Stressor Type Matters! -- Exploring Factors Influencing Cross-Dataset Generalizability of Physiological Stress Detection
Pooja Prajod, Bhargavi Mahesh, Elisabeth André
TL;DR
This study interrogates how HRV-based stress detection generalizes across datasets and identifies stressor type as the key factor driving cross-dataset performance. By evaluating RFC, SVM, and MLP on ECG- and BVP-derived HRV features from four public datasets, it shows that models transfer better when the elicited stressor is similar across datasets, while device differences and stress intensity within a moderate range have limited effects.

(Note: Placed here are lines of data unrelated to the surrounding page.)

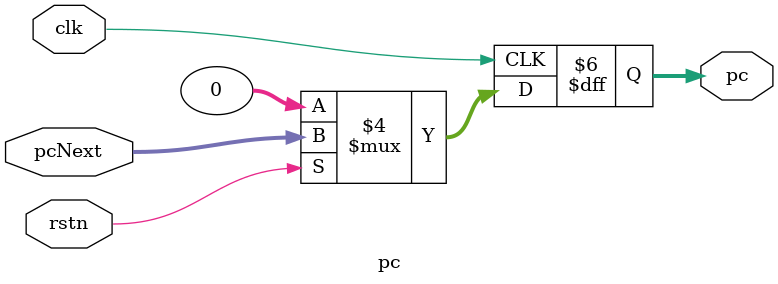
<source format=v>
`timescale 1ns / 1ps

module pc(
    input clk,
    input rstn,
    input [31:0] pcNext,
    output reg [31:0] pc 
    );
    
    always@(posedge clk) begin
        if(rstn  == 1'b0)
            pc <= 32'h0;
        else
            pc <= pcNext;
    end
    
endmodule

</source>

Combining data can help or hurt generalizability depending on compatibility of the stressor type and sensors. The work provides actionable guidance for deploying HRV-based stress detectors in new environments and highlights avenues for extending generalizability analyses to additional modalities and stress types.
Abstract
Automatic stress detection using heart rate variability (HRV) features has gained significant traction as it utilizes unobtrusive wearable sensors measuring signals like electrocardiogram (ECG) or blood volume pulse (BVP). However, detecting stress through such physiological signals presents a considerable challenge owing to the variations in recorded signals influenced by factors, such as perceived stress intensity and measurement devices. Consequently, stress detection models developed on one dataset may perform poorly on unseen data collected under different conditions. To address this challenge, this study explores the generalizability of machine learning models trained on HRV features for binary stress detection. Our goal extends beyond evaluating generalization performance; we aim to identify the characteristics of datasets that have the most significant influence on generalizability. We leverage four publicly available stress datasets (WESAD, SWELL-KW, ForDigitStress, VerBIO) that vary in at least one of the characteristics such as stress elicitation techniques, stress intensity, and sensor devices. Employing a cross-dataset evaluation approach, we explore which of these characteristics strongly influence model generalizability. Our findings reveal a crucial factor affecting model generalizability: stressor type. Models achieved good performance across datasets when the type of stressor (e.g., social stress in our case) remains consistent. Factors like stress intensity or brand of the measurement device had minimal impact on cross-dataset performance. Based on our findings, we recommend matching the stressor type when deploying HRV-based stress models in new environments. To the best of our knowledge, this is the first study to systematically investigate factors influencing the cross-dataset applicability of HRV-based stress models.